TUTSA defines “trade secret” very broadly. TUTSA’s definition includes:
information, including business, scientific, technical, economic, or engineering information, and any [a] formula, design, prototype, pattern, plan, compilation, program device, program, code, device, method, technique, process, procedure, financial data, or list of actual or potential customers or suppliers, whether tangible or intangible and whether or how stored, compiled, or memorialized physically, electronically, graphically, photographically, or in writing if:
1) the information is the subject of efforts that are reasonable
under the circumstances to maintain its secrecy; and
2) the information derives independent economic value, actual or
potential, from not being generally known to, and not being
readily ascertainable by proper means by, other persons who can
obtain economic value from its disclosure or use.
The definition provides the guidance on what must done to identify and maintain a legally protectable trade secret. First, the information that provides the competitive advantage must be a secret. Second, the owner of the secret information must maintain the secret information. The secrecy requirement is that there must be some value to the trade secret because of the fact that it is unknown and not readily ascertainable to others via proper means, such as Coca Cola’s recipe. Reverse engineering, by itself, is not considered an improper method of ascertaining a competitor’s trade secret. The maintenance requirement is that secrecy is not enough—the owner must maintain the secrecy through reasonable efforts. The question of what constitutes reasonable efforts depends on the situation and in a trade secret misappropriation lawsuit will most likely be decided by the jury. Some steps that may be considered in the analysis could include labeling trade secret information as confidential, requiring signed nondisclosure agreements prior to viewing the trade secret information, and implementing access controls limiting who can access the trade secret information. This list of potential steps to protect the trade secret will not be required for all situations and some situations may require every example in this list and more.

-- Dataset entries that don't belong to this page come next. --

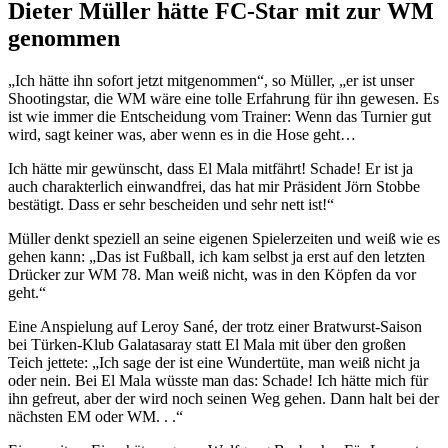
Dieter Müller hätte FC-Star mit zur WM
genommen
„Ich hätte ihn sofort jetzt mitgenommen“, so Müller, „er ist unser
Shootingstar, die WM wäre eine tolle Erfahrung für ihn gewesen. Es
ist wie immer die Entscheidung vom Trainer: Wenn das Turnier gut
wird, sagt keiner was, aber wenn es in die Hose geht…
Ich hätte mir gewünscht, dass El Mala mitfährt! Schade! Er ist ja
auch charakterlich einwandfrei, das hat mir Präsident Jörn Stobbe
bestätigt. Dass er sehr bescheiden und sehr nett ist!“
Müller denkt speziell an seine eigenen Spielerzeiten und weiß wie es
gehen kann: „Das ist Fußball, ich kam selbst ja erst auf den letzten
Drücker zur WM 78. Man weiß nicht, was in den Köpfen da vor
geht.“
Eine Anspielung auf Leroy Sané, der trotz einer Bratwurst-Saison
bei Türken-Klub Galatasaray statt El Mala mit über den großen
Teich jettete: „Ich sage der ist eine Wundertüte, man weiß nicht ja
oder nein. Bei El Mala wüsste man das: Schade! Ich hätte mich für
ihn gefreut, aber der wird noch seinen Weg gehen. Dann halt bei der
nächsten EM oder WM. . .“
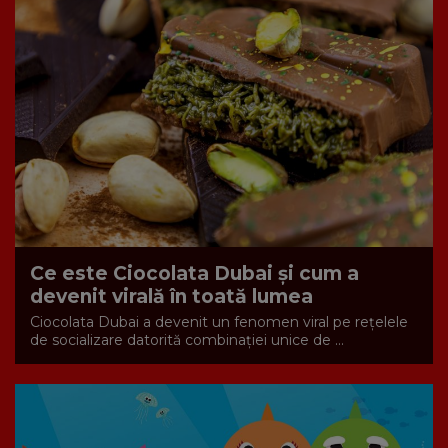
Ce este Ciocolata Dubai și cum a
devenit virală în toată lumea
Ciocolata Dubai a devenit un fenomen viral pe rețelele
de socializare datorită combinației unice de ...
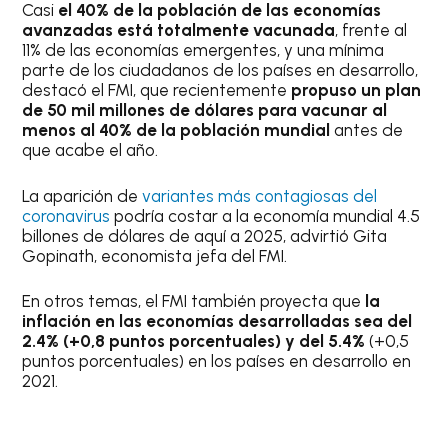
Casi
el 40% de la población de las economías
avanzadas está totalmente vacunada
, frente al
11% de las economías emergentes, y una mínima
parte de los ciudadanos de los países en desarrollo,
destacó el FMI, que recientemente
propuso un plan
de 50 mil millones de dólares para vacunar al
menos al 40% de la población mundial
antes de
que acabe el año.
La aparición de
variantes más contagiosas del
coronavirus
podría costar a la economía mundial 4.5
billones de dólares de aquí a 2025, advirtió Gita
Gopinath, economista jefa del FMI.
En otros temas, el FMI también proyecta que
la
inflación en las economías desarrolladas sea del
2.4% (+0,8 puntos porcentuales) y del 5.4%
(+0,5
puntos porcentuales) en los países en desarrollo en
2021.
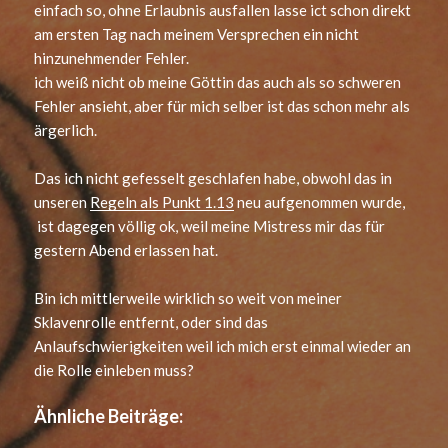
einfach so, ohne Erlaubnis ausfallen lasse ict schon direkt
am ersten Tag nach meinem Versprechen ein nicht
hinzunehmender Fehler.
ich weiß nicht ob meine Göttin das auch als so schweren
Fehler ansieht, aber für mich selber ist das schon mehr als
ärgerlich.
Das ich nicht gefesselt geschlafen habe, obwohl das in
unseren
Regeln als Punkt 1.13
neu aufgenommen wurde,
ist dagegen völlig ok, weil meine Mistress mir das für
gestern Abend erlassen hat.
Bin ich mittlerweile wirklich so weit von meiner
Sklavenrolle entfernt, oder sind das
Anlaufschwierigkeiten weil ich mich erst einmal wieder an
die Rolle einleben muss?
Ähnliche Beiträge:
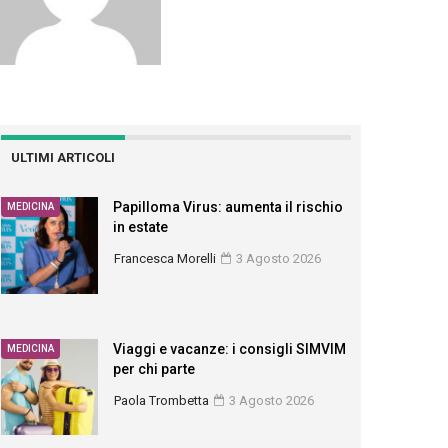
ULTIMI ARTICOLI
Papilloma Virus: aumenta il rischio
MEDICINA
in estate
Francesca Morelli
3 Agosto 2026
Viaggi e vacanze: i consigli SIMVIM
MEDICINA
per chi parte
Paola Trombetta
3 Agosto 2026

To put itself in the best position to legally protect its trade secrets a business should consider the following three steps:
- First, identifying each trade secret it thinks it has (i.e., making a comprehensive list)
- Second, brainstorming every step that could possibly be taken to protect the secrecy of each item on the list
- Third, conferring with its attorney to discuss whether each item on the list may qualify as a trade secret, and whether the steps to protect it will likely be considered as satisfying the reasonable steps requirement.